**What is being asked:** Please put each line of text from all the records below into a Markdown table with two columns, No. and Text. Number the rows in order, and leave out blank lines and the pictures.

**Data to use:**

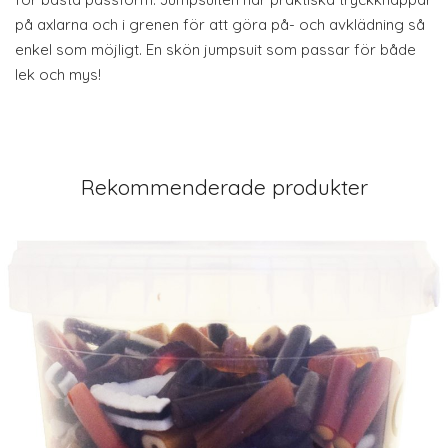
på axlarna och i grenen för att göra på- och avklädning så
enkel som möjligt. En skön jumpsuit som passar för både
lek och mys!
Rekommenderade produkter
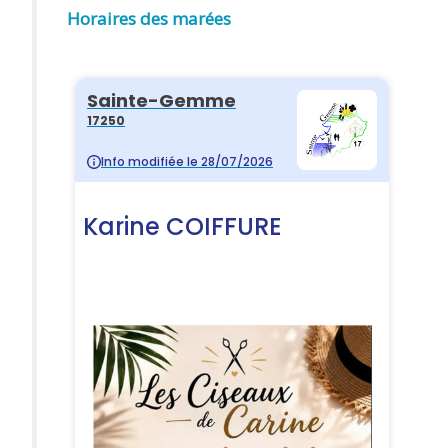
Horaires des marées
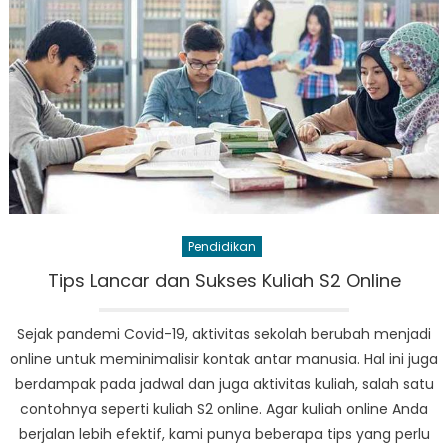
Uji
Coba
dan
penjempu
gratis
Wink
Smart
learning
Pendidikan
Tips Lancar dan Sukses Kuliah S2 Online
Sejak pandemi Covid-19, aktivitas sekolah berubah menjadi
online untuk meminimalisir kontak antar manusia. Hal ini juga
berdampak pada jadwal dan juga aktivitas kuliah, salah satu
contohnya seperti kuliah S2 online. Agar kuliah online Anda
berjalan lebih efektif, kami punya beberapa tips yang perlu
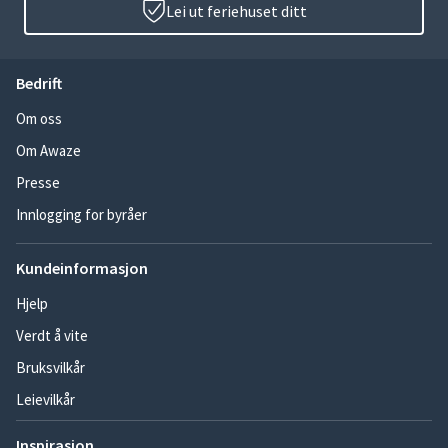
Lei ut feriehuset ditt
Bedrift
Om oss
Om Awaze
Presse
Innlogging for byråer
Kundeinformasjon
Hjelp
Verdt å vite
Bruksvilkår
Leievilkår
Inspirasjon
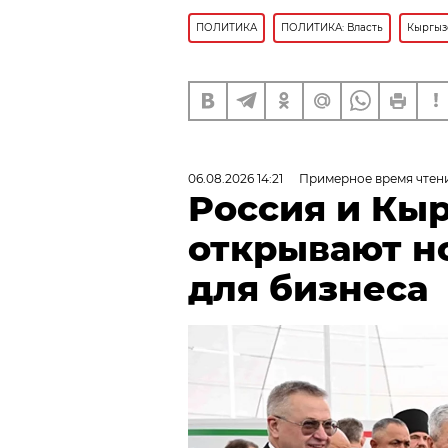
ПОЛИТИКА
ПОЛИТИКА: Власть
Кыргыз
06.08.2026 14:21
Примерное время чтени
Россия и Кы
открывают н
для бизнеса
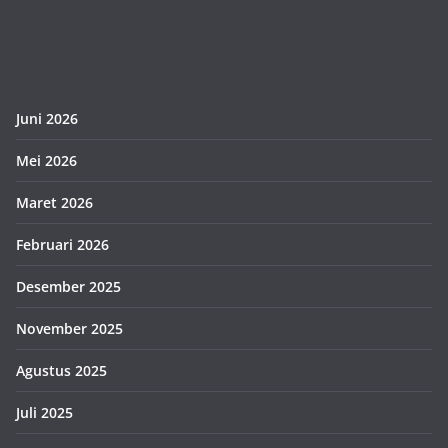
Juni 2026
Mei 2026
Maret 2026
Februari 2026
Desember 2025
November 2025
Agustus 2025
Juli 2025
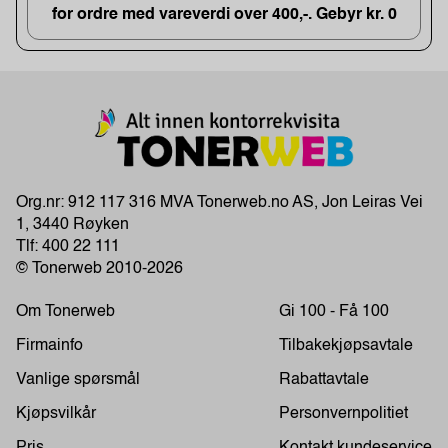
for ordre med vareverdi over 400,-. Gebyr kr. 0
Org.nr: 912 117 316 MVA Tonerweb.no AS, Jon Leiras Vei
1, 3440 Røyken
Tlf:
400 22 111
© Tonerweb 2010-2026
Om Tonerweb
Gi 100 - Få 100
Firmainfo
Tilbakekjøpsavtale
Vanlige spørsmål
Rabattavtale
Kjøpsvilkår
Personvernpolitiet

**Finished task:**
| No. | Text |
|---|---|
| 1 | på axlarna och i grenen för att göra på- och avklädning så |
| 2 | enkel som möjligt. En skön jumpsuit som passar för både |
| 3 | lek och mys! |
| 4 | Rekommenderade produkter |
| 5 | Horaires des marées |
| 6 | Uji |
| 7 | Coba |
| 8 | dan |
| 9 | penjempu |
| 10 | gratis |
| 11 | Wink |
| 12 | Smart |
| 13 | learning |
| 14 | Pendidikan |
| 15 | Tips Lancar dan Sukses Kuliah S2 Online |
| 16 | Sejak pandemi Covid-19, aktivitas sekolah berubah menjadi |
| 17 | online untuk meminimalisir kontak antar manusia. Hal ini juga |
| 18 | berdampak pada jadwal dan juga aktivitas kuliah, salah satu |
| 19 | contohnya seperti kuliah S2 online. Agar kuliah online Anda |
| 20 | berjalan lebih efektif, kami punya beberapa tips yang perlu |
| 21 | Lei ut feriehuset ditt |
| 22 | Bedrift |
| 23 | Om oss |
| 24 | Om Awaze |
| 25 | Presse |
| 26 | Innlogging for byråer |
| 27 | Kundeinformasjon |
| 28 | Hjelp |
| 29 | Verdt å vite |
| 30 | Bruksvilkår |
| 31 | Leievilkår |
| 32 | Inspirasjon |
| 33 | ПОЛИТИКА |
| 34 | ПОЛИТИКА: Власть |
| 35 | Кыргыз |
| 36 | 06.08.2026 14:21 |
| 37 | Примерное время чтени |
| 38 | Россия и Кы |
| 39 | открывают н |
| 40 | для бизнеса |
| 41 | Juni 2026 |
| 42 | Mei 2026 |
| 43 | Maret 2026 |
| 44 | Februari 2026 |
| 45 | Desember 2025 |
| 46 | November 2025 |
| 47 | Agustus 2025 |
| 48 | Juli 2025 |
| 49 | for ordre med vareverdi over 400,-. Gebyr kr. 0 |
| 50 | Org.nr: 912 117 316 MVA Tonerweb.no AS, Jon Leiras Vei |
| 51 | 1, 3440 Røyken |
| 52 | Tlf: |
| 53 | 400 22 111 |
| 54 | © Tonerweb 2010-2026 |
| 55 | Om Tonerweb |
| 56 | Gi 100 - Få 100 |
| 57 | Firmainfo |
| 58 | Tilbakekjøpsavtale |
| 59 | Vanlige spørsmål |
| 60 | Rabattavtale |
| 61 | Kjøpsvilkår |
| 62 | Personvernpolitiet |